On a fabriqué en France d’autres fromages d’Angleterre et des fromages de Hollande d’aussi bonne qualité que dans les pays de fabrication originaire : on a fabriqué même des fromages de Parmesan ; enfin le bon fromage de Brie, si difficile à fabriquer, même en Brie, a été imité parfaitement en Bretagne par M. Trochu.

Tout tend donc à prouver que partout où les vaches sont nourries avec de bons pâturages et de bons fourrages, et où elles sont dans un état florissant de santé, leur lait est assez identique pour qu’on puisse fabriquer indistinctement tous les fromages de longue garde.
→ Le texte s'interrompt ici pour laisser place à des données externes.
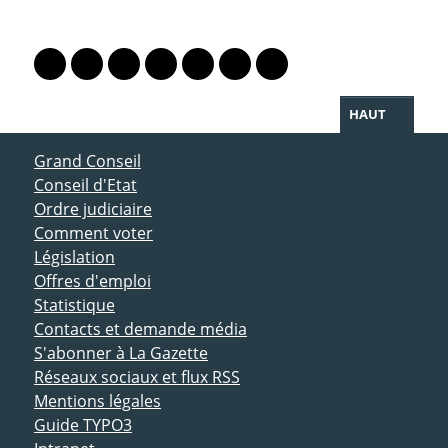
PARTAGER LA PAGE
Lien vers le profil Mastodon
Lien vers le profil Bluesky
Lien vers le profil Instagram
Lien vers le profil Linkedin
Lien vers le profil Facebook
Lien vers le profil Twitter
Partager par WhatsAp
HAUT
ACCÈS DIRECT
Grand Conseil
Conseil d'Etat
Ordre judiciaire
Comment voter
Législation
Offres d'emploi
Statistique
Contacts et demande média
S'abonner à La Gazette
Réseaux sociaux et flux RSS
Mentions légales
Guide TYPO3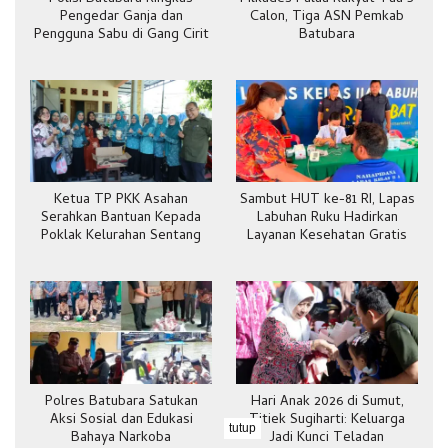
Pengedar Ganja dan
Calon, Tiga ASN Pemkab
Pengguna Sabu di Gang Cirit
Batubara
Ketua TP PKK Asahan
Sambut HUT ke-81 RI, Lapas
Serahkan Bantuan Kepada
Labuhan Ruku Hadirkan
Poklak Kelurahan Sentang
Layanan Kesehatan Gratis
Polres Batubara Satukan
Hari Anak 2026 di Sumut,
Aksi Sosial dan Edukasi
Titiek Sugiharti: Keluarga
tutup
Bahaya Narkoba
Jadi Kunci Teladan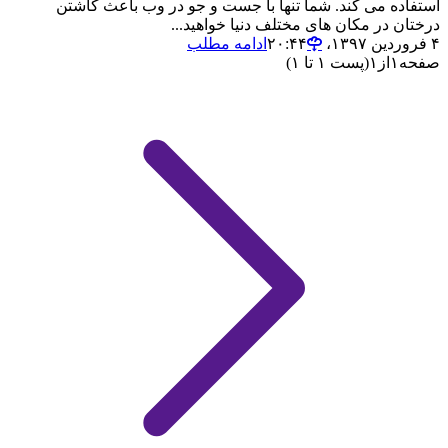
استفاده می کند. شما تنها با جست و جو در وب باعث کاشتن
درختان در مکان های مختلف دنیا خواهید...
۴ فروردین ۱۳۹۷،‏ ۲۰:۴۴
ادامه مطلب
صفحه
۱
از
۱
(پست ۱ تا ۱)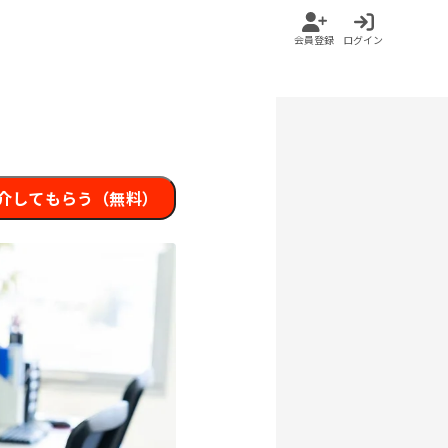
会員登録
ログイン
介してもらう（無料）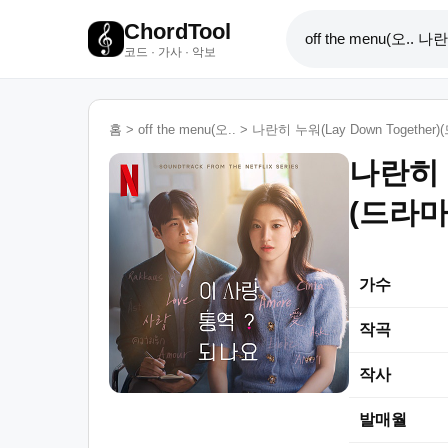
ChordTool
코드 · 가사 · 악보
홈
>
off the menu(오..
>
나란히 누워(Lay Down Together)
나란히 누
(드라마
가수
작곡
작사
발매월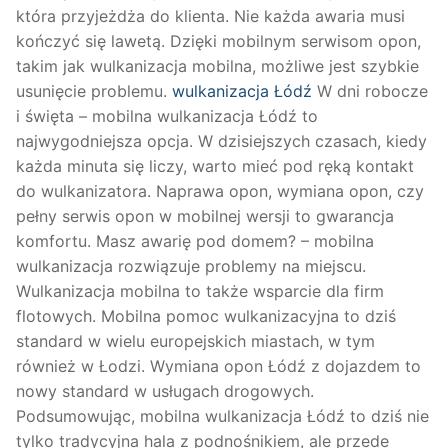
która przyjeżdża do klienta. Nie każda awaria musi
kończyć się lawetą. Dzięki mobilnym serwisom opon,
takim jak wulkanizacja mobilna, możliwe jest szybkie
usunięcie problemu.
wulkanizacja Łódź
W dni robocze
i święta – mobilna wulkanizacja Łódź to
najwygodniejsza opcja. W dzisiejszych czasach, kiedy
każda minuta się liczy, warto mieć pod ręką kontakt
do wulkanizatora. Naprawa opon, wymiana opon, czy
pełny serwis opon w mobilnej wersji to gwarancja
komfortu. Masz awarię pod domem? – mobilna
wulkanizacja rozwiązuje problemy na miejscu.
Wulkanizacja mobilna to także wsparcie dla firm
flotowych. Mobilna pomoc wulkanizacyjna to dziś
standard w wielu europejskich miastach, w tym
również w Łodzi. Wymiana opon Łódź z dojazdem to
nowy standard w usługach drogowych.
Podsumowując, mobilna wulkanizacja Łódź to dziś nie
tylko tradycyjna hala z podnośnikiem, ale przede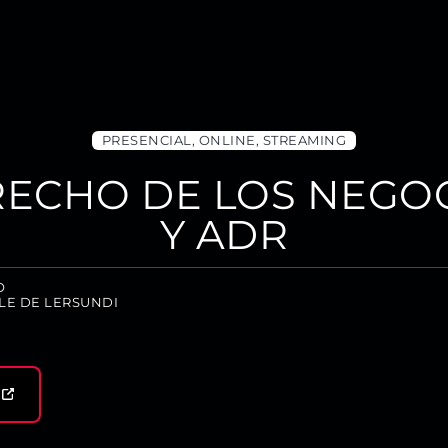
PRESENCIAL, ONLINE, STREAMING
ECHO DE LOS NEGOC
Y ADR
O
LE DE LERSUNDI
N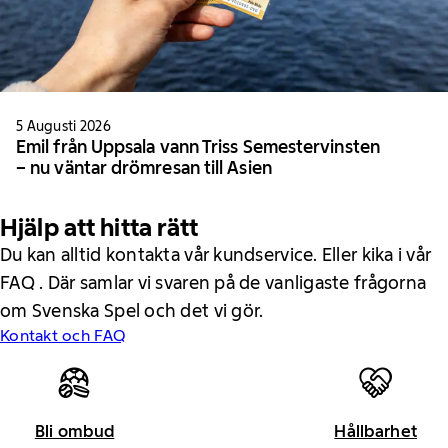
5 Augusti 2026
Emil från Uppsala vann Triss Semestervinsten
– nu väntar drömresan till Asien
Hjälp att hitta rätt
Du kan alltid kontakta vår kundservice. Eller kika i vår
FAQ . Där samlar vi svaren på de vanligaste frågorna
om Svenska Spel och det vi gör.
Kontakt och FAQ
Bli ombud
Hållbarhet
Il faut dire cependant que le beurre paraît conserver jusqu’à un certain point le goût et l’odeur bons ou mauvais qui deviennent manifestes immédiatement après sa confection et que la qualité du lait de quelques animaux lui donne. On peut croire que la cause de cette propriété du beurre vient, d’une part, de ce que les procédés de fabrication sont bien moins compliqués, bien moins propres à faire disparaître ce goût et cette odeur, et, d’autre part, de ce que, une fois fabriqué, il ne peut plus éprouver sans se gâter, la fermentation lente qu’éprouvent les fromages de longue garde et qui contribue, au contraire, si efficacement à leur donner les bonnes qualités qu’on y remarque.

Nous avons cru, avant d’entrer en matière, devoir donner ces explications, qui suffiront, nous l’espérons, pour déraciner tout à fait un préjugé qui s’opposerait aux tentatives de fabrication des fromages de longue garde, et qui pourrait ainsi être préjudiciable à un grand nombre de cultivateurs.



  1. Nous ne plaçons pas ici le trèfle, parce que, donné pendant long-temps en vert, il a une action sur la santé des vaches, et qu’il peut par suite produire un changement dans le lait.